Data section START
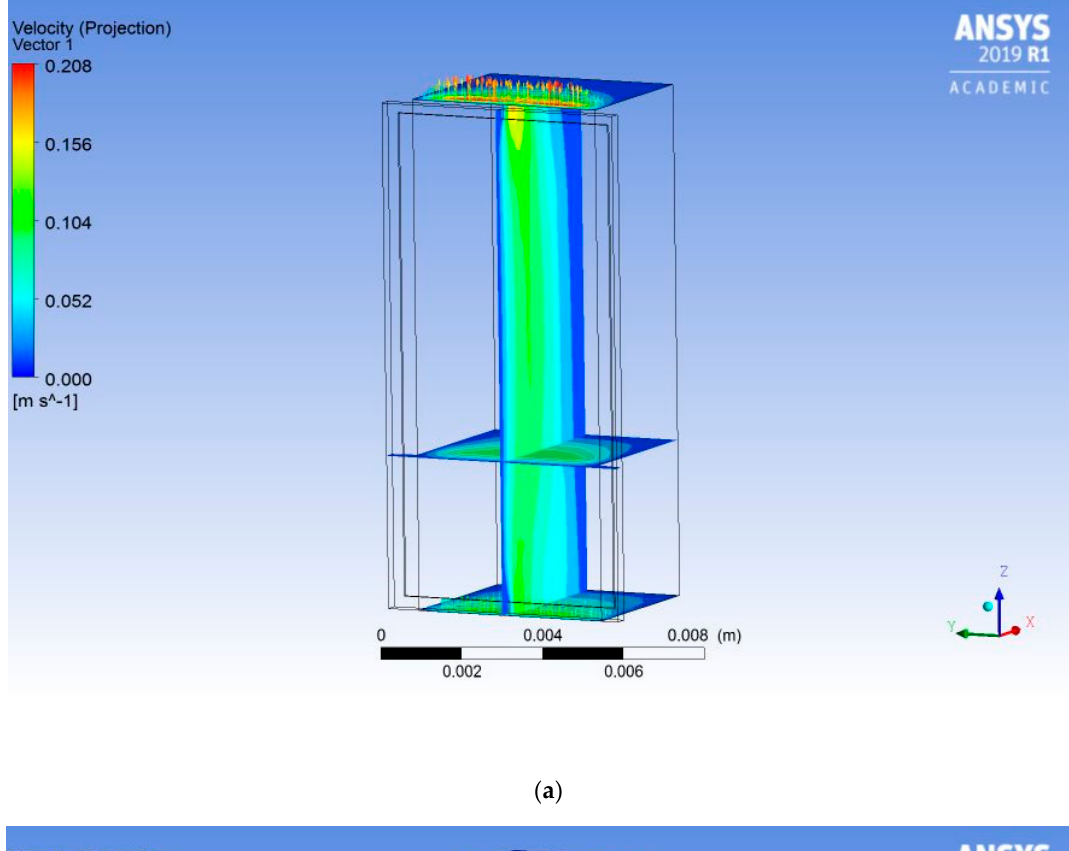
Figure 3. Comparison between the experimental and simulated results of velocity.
Data section END
Data section START
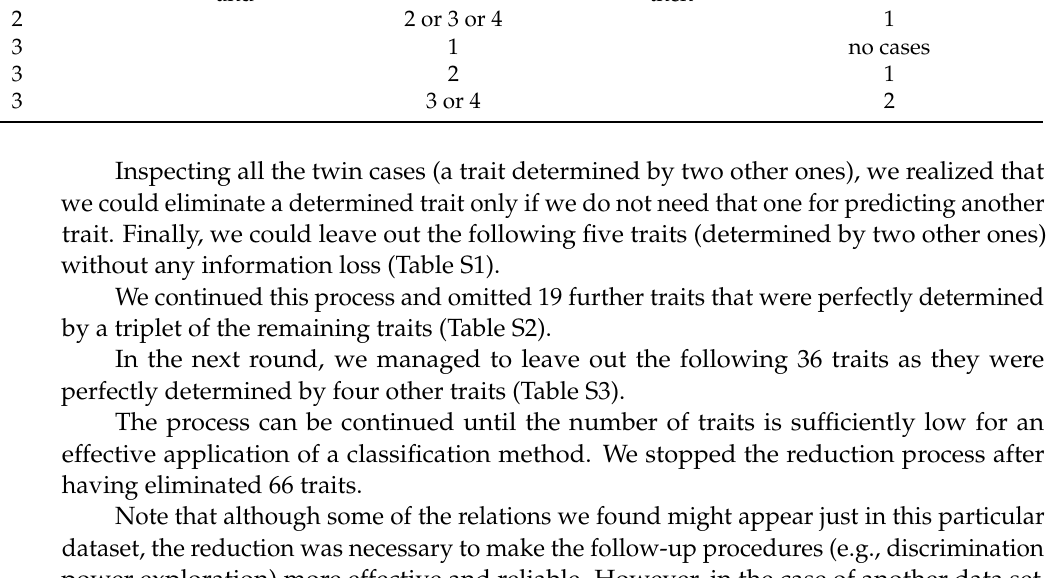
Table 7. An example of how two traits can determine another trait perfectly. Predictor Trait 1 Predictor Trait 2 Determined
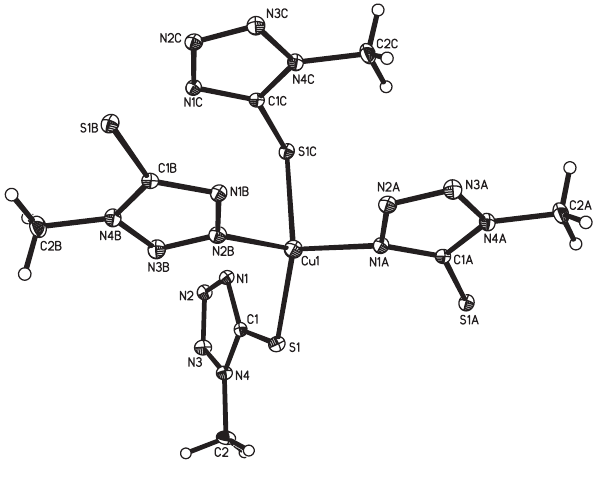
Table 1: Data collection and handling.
Data section END
- [Exercise aim]:
Some lines above hold the word "Table". Copy all of them.

- [Written response]:
Table 7. An example of how two traits can determine another trait perfectly. Predictor Trait 1 Predictor Trait 2 Determined
Table 1: Data collection and handling.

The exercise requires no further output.